Но я забегаю вперед больше чем на два с половиной столетия, так что позвольте вернуться к моему отчиму Филиппу, который пережил мою бедную матушку ненадолго и лишь потому, что однажды вечером избил ее так, что она свалилась на пол и больше уже не встала: изо рта и левого уха у нее текла кровь. Мне тогда исполнилось пятнадцать.
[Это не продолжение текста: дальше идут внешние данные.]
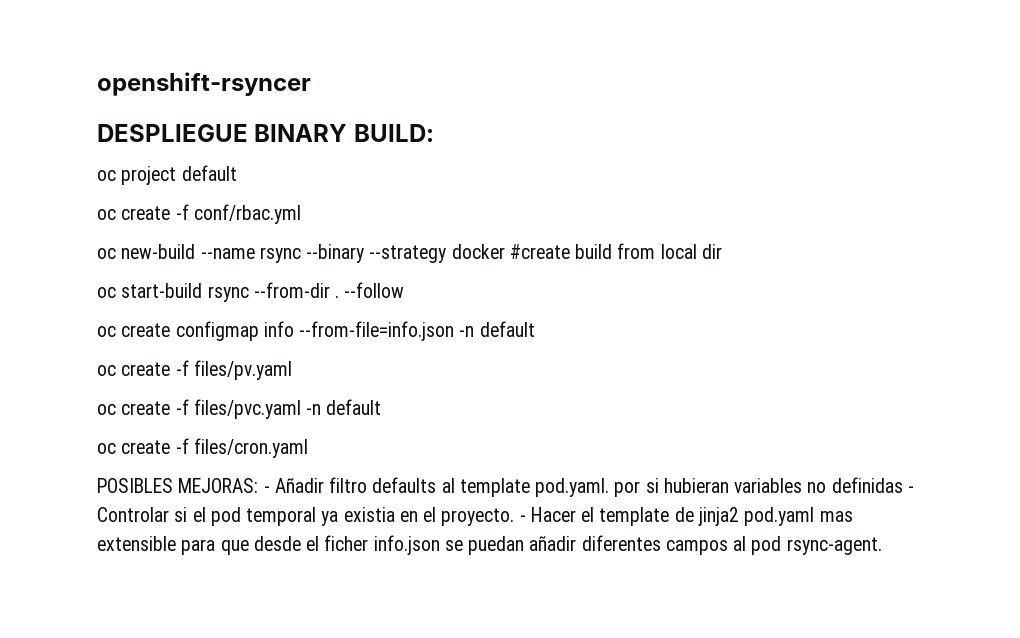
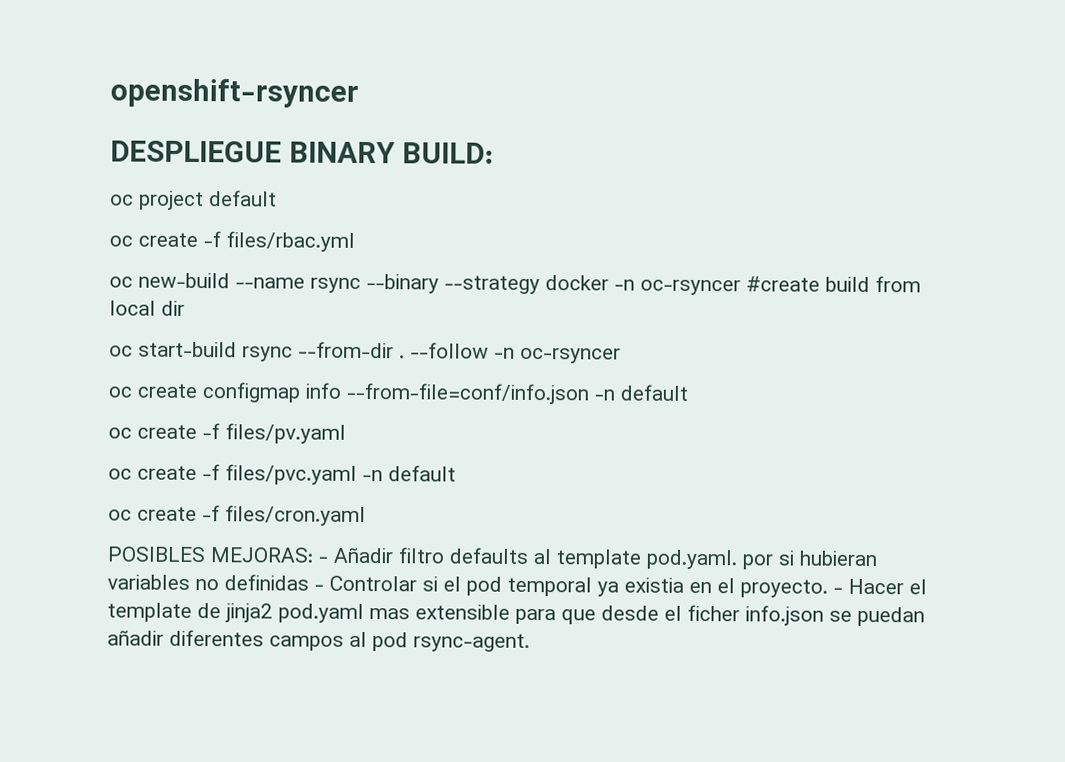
[193,204,301,224] conf/rbac.yml -> [226,231,355,252] files/rbac.yml
(505, 251) none -> [614,279,741,296] -n oc-rsyncer
(405, 290) none -> [494,347,621,364] -n oc-rsyncer
[299,321,455,341] --from-file=info.json -> [346,382,589,405] --from-file=conf/info.json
Проследив, чтобы ей устроили приличные похороны, а Филиппа за это преступление арестовали и казнили, я вместе с малышом Тома в поисках счастья покинул Париж.
И вот так я, пятнадцатилетний мальчик, что путешествовал из Кале в Дувр со своим сводным братом, встретил Доминик Совэ, мою первую истинную любовь, девушку, с которой не сравнится ни одна из моих последующих девятнадцати жен и девятисот любовниц.
Глава 2
ВСТРЕЧА С ДОМИНИК
Не раз доводилось мне слышать утверждение, будто человек никогда не забывает свою первую любовь — благодаря одной лишь новизне эмоций память о ней навсегда сохраняется в глубине любого сердца, кроме самых ожесточившихся. Это вполне естественно для обычного человека, у которого за всю жизнь было, возможно, с дюжину любовниц и одна, от силы две жены, однако несколько сложнее для того, кто прожил так долго, как я. Признаться, я уже успел забыть имена и облик сотен женщин, связями с которыми когда–то наслаждался, и в лучшем случае могу припомнить четырнадцать или пятнадцать из своих жен, но Доминик запечатлелась в моей памяти, как символ того, что мое детство осталось позади и началась новая жизнь.
Судно, шедшее из Кале в Дувр, было переполненным и грязным — и никакой возможности укрыться от застарелого зловония мочи, пота и дохлой рыбы. Но я радовался уже тому, что несколькими днями ранее своими глазами увидел казнь отчима. Укрывшись в небольшой толпе, я отчаянно желал, чтобы в тот миг, когда голова его опустится на плаху, он посмотрел в мою сторону, — и он действительно меня заметил; в тот краткий миг, когда взгляды наши встретились, я испугался, что от страха он не узнает меня. Хотя по спине у меня бежали мурашки, я был доволен, что он сейчас умрет. И на все последующие века запомнил я, как топор опустился на его шею, — стремительное падение лезвия, вздох толпы, к которому примешались одобрительные возгласы, и то, как шумно блевал какой–то парень. Помню, лет в 115 мне довелось услышать, как Чарлз Диккенс читает выдержки из своего романа, в котором описывалась сцена гильотинирования, и я не выдержал и ушел: столь гнетущими были воспоминания о том дне, веком раньше, столь ужасна была память об отчиме, улыбнувшемся мне за секунду до смерти, хотя и гильотину–то ввели только во времена Революции, лет на тридцать позже. Я помню, каким холодным взглядом пригвоздил меня прославленный романист, быть может, решив, что я осуждаю его произведение или нахожу его скучным, что было никак не возможно.